From top: Fran Rooney; John Delaney
“What is very strange is that the entire arrangement with the €100,000 loan … that it wasn’t disclosed, but particularly the fact that he [John Delaney] tried to seek an injunction [against the Sunday Times] to have it suppressed and to have the article suppressed.
That raises an awful lot of questions. It’s very unusual. This is an organisation that has extensive banking facilities, so should be in a position to go to its bank for a short-term loan. It’s just very strange.
The fact that it wasn’t disclosed, it wasn’t in the accounts, it wasn’t disclosed at the AGM … there was a whole area of secrecy around it, looking for a court injunction to prevent the article by The Sunday Times being published last week.
The very interesting thing that we should all remember here is that the Football Association of Ireland is a publicly funded body so this is taxpayers’ money.

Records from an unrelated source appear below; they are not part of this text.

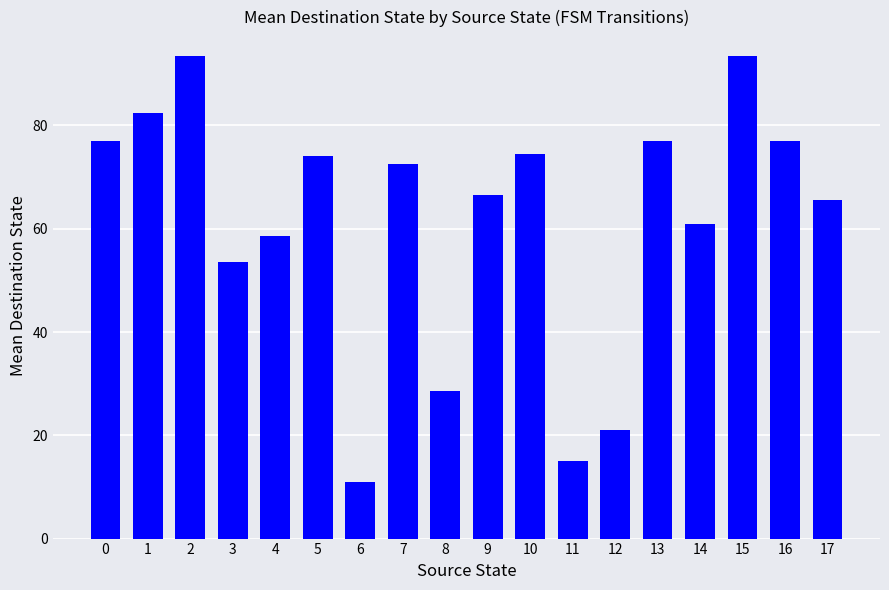

Reading left to right, transcribe all the data shown in this chart.

77.0	82.5	93.5	53.5	58.5	74.0	11.0	72.5	28.5	66.5	74.5	15.0	21.0	77.0	61.0	93.5	77.0	65.5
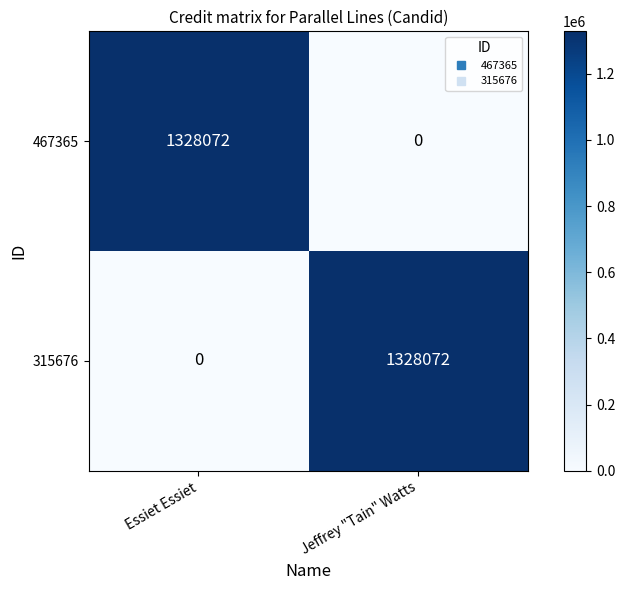

Reading right to left, extract all data points from this chart.

467365: 0	1328072
315676: 1328072	0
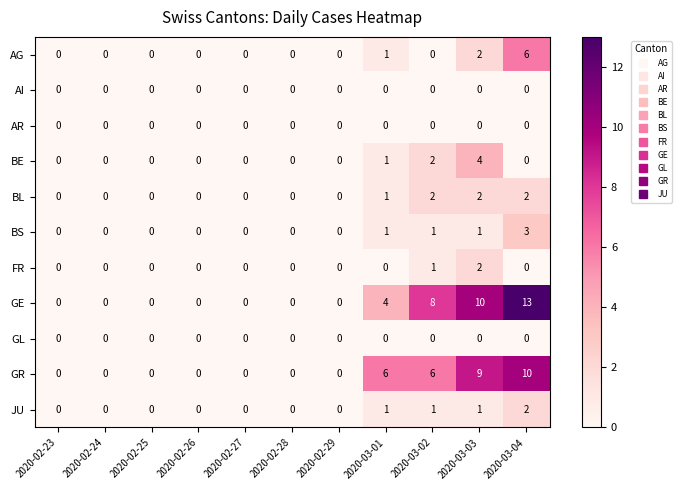

Which series changed the most between 2020-02-23 and 2020-03-01?

GR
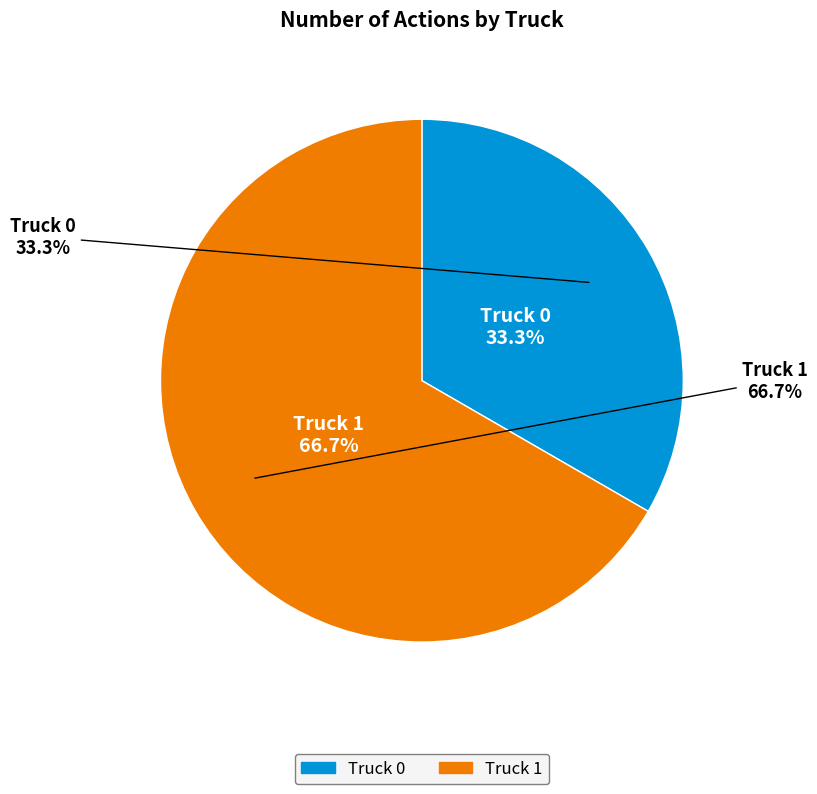

Does any single category account for the majority?

Yes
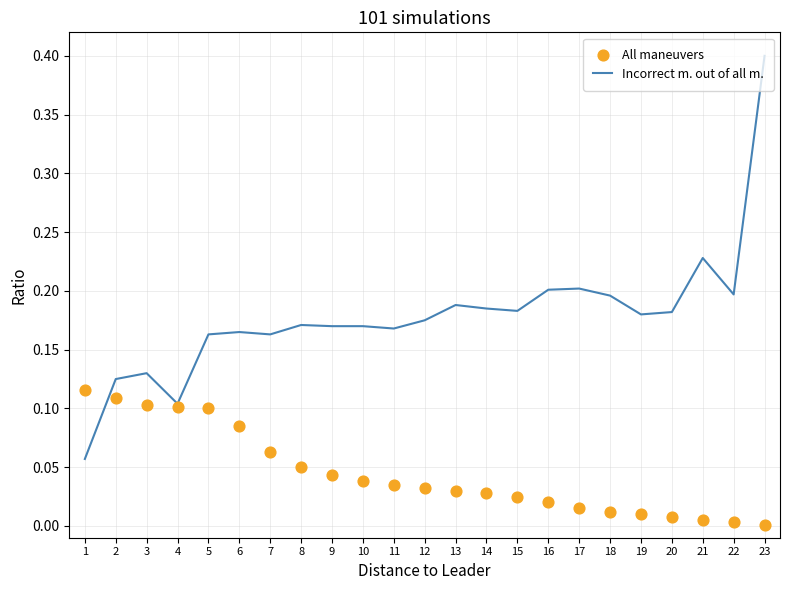

Which series reaches the maximum Y coordinate?

Incorrect m. out of all m.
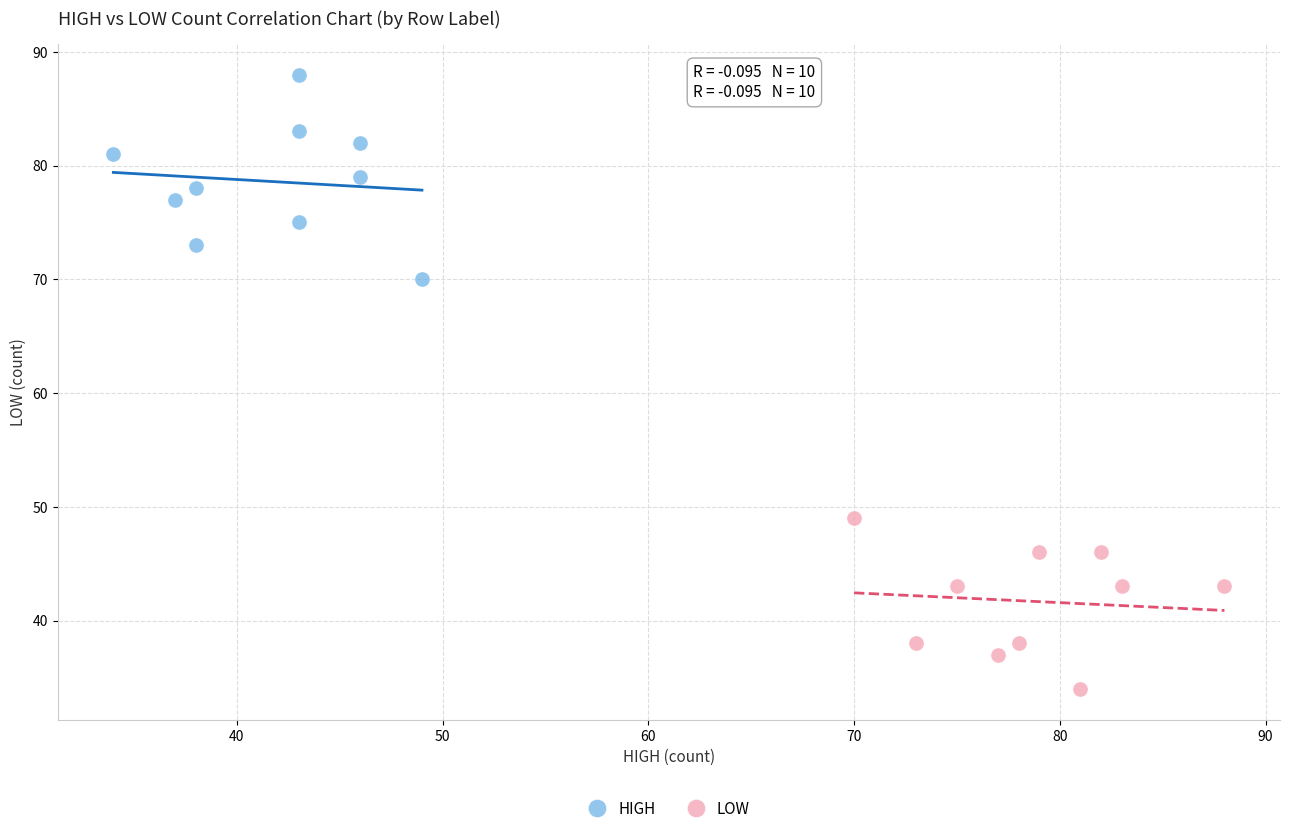

Which series contains the lowest Y value?

LOW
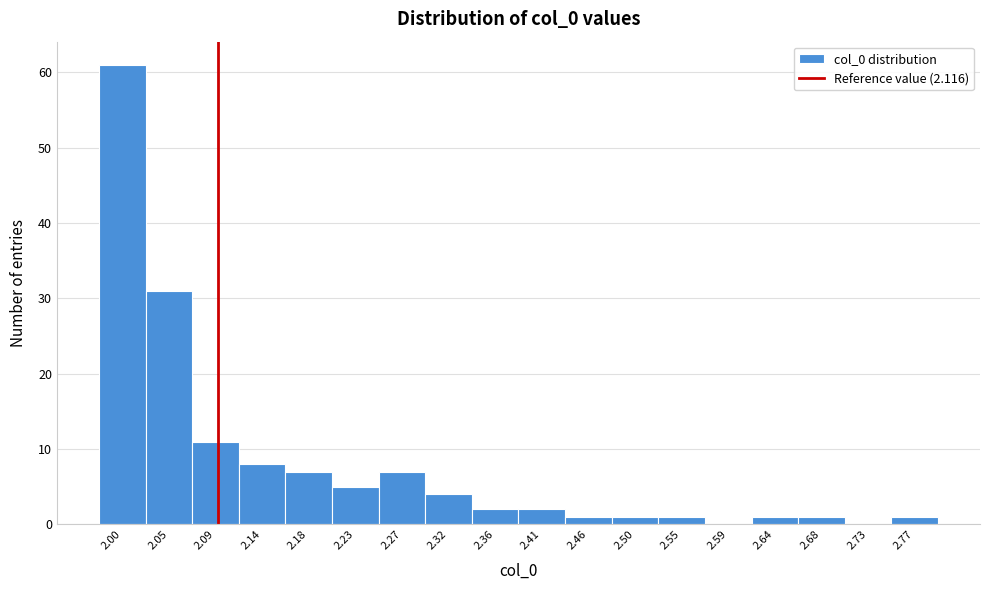

Reading left to right, list all the values displayed in this chart.

2.00=61	2.05=31	2.09=11	2.14=8	2.18=7	2.23=5	2.27=7	2.32=4	2.36=2	2.41=2	2.46=1	2.50=1	2.55=1	2.59=0	2.64=1	2.68=1	2.73=0	2.77=1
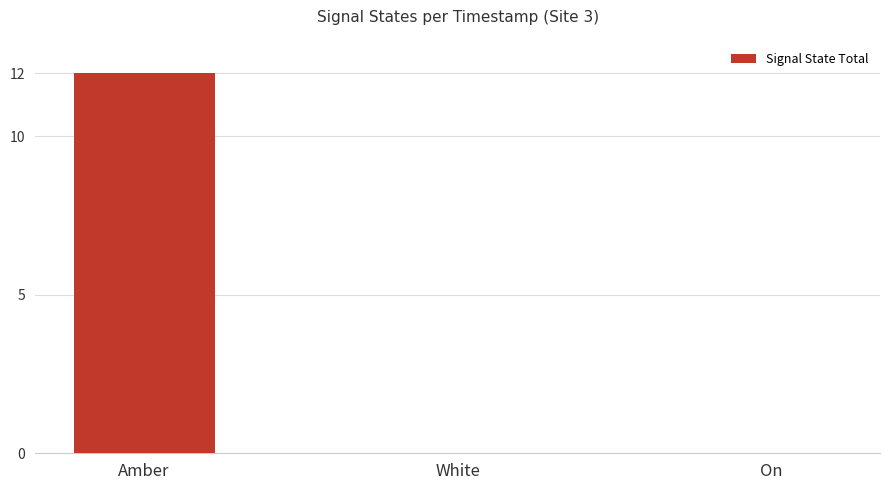

Are the bars horizontal?

No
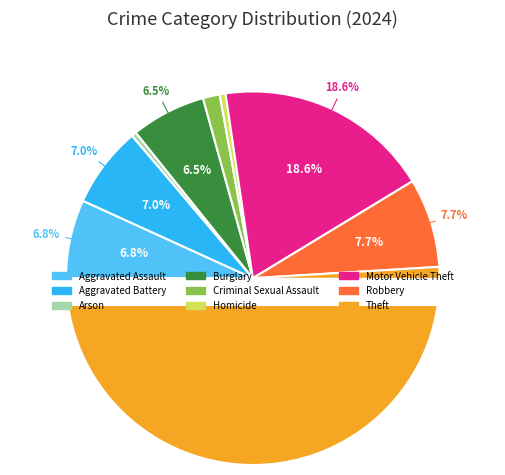

How many slices are in this pie chart?

9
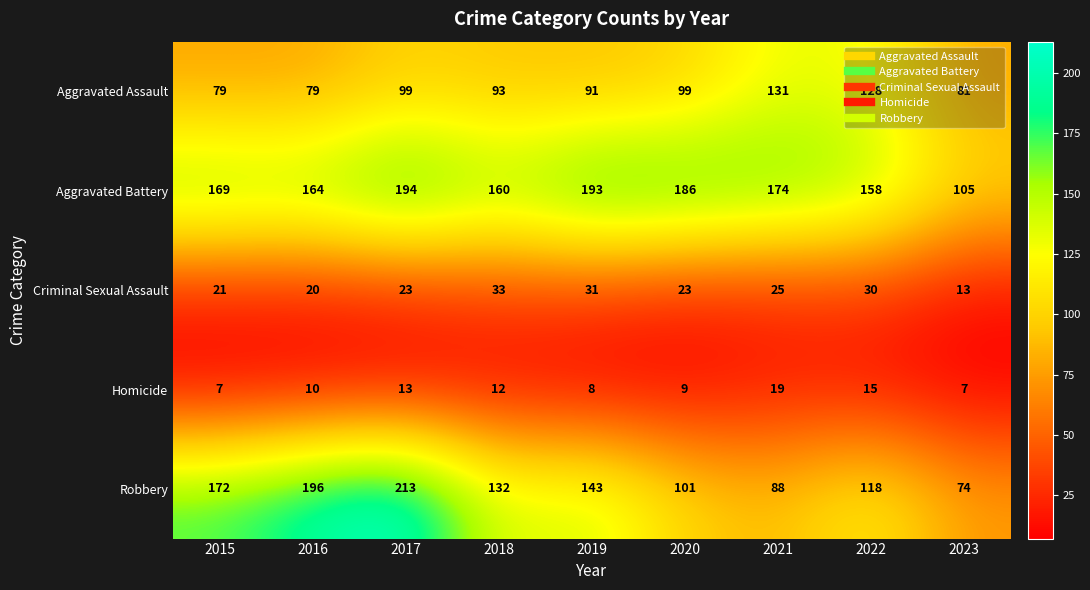

Which series changed the most between 2022 and 2023?

Aggravated Battery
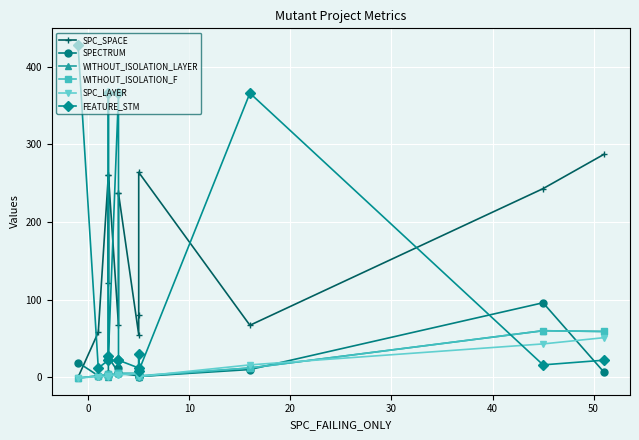

The FEATURE_STM series shows 22 at 50. True or false?

True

It should be disclosed immediately through Sports Ireland, through the department – through Shane Ross’s department.
To actually do something that appears to be hiding a transaction and then appearing later on not only to hide it, but to try to have the matter obliterated … by having a court injunction.”
Fran Rooney, former chief executive of the Football Association of Ireland on RTE Radio One’s Morning Ireland earlier.
Questions over FAI controversy go beyond Delaney – Rooney (RTÉ)
FAI chief John Delaney steps aside amid financial queries (Mark Tighe, Sunday Times)
UPDATE:
Further to reports in yesterday’s Sunday Times that the FAI paid rent for properties in which John Delaney lived for several years…
Namely that, since 2016, it paid €3,000 a month to rent a Wicklow property from former RTE broadcaster Grainne Seoige for Mr Delaney and it also paid just under €3,000 a month for him to live in Malahide, Co Dublin during a separate period…
RTÉ reports:
“FAI workers are asking for an explanation of why they had pay cuts at a time that the organisation began paying rent for chief executive John Delaney.
…Today, SIPTU Sport Sector Organiser Denis Hynes said: “FAI employees were enduring reductions in salary of between 10% and 15%, which were implemented on what was meant to be a temporary basis in 2012.
“This issue has particularly incensed our members because when the cuts in their pay were originally imposed, John Delaney stated that he was taking a similar reduction in his earnings.
“However, it would now seem to be the case that, in 2016, the FAI decided to reimburse the reduction in its CEO’s salary through a payment in kind on a large property.
“Our members had to wait until January of this year to receive the final restoration of their pay after long and difficult negotiations between management and SIPTU representatives.”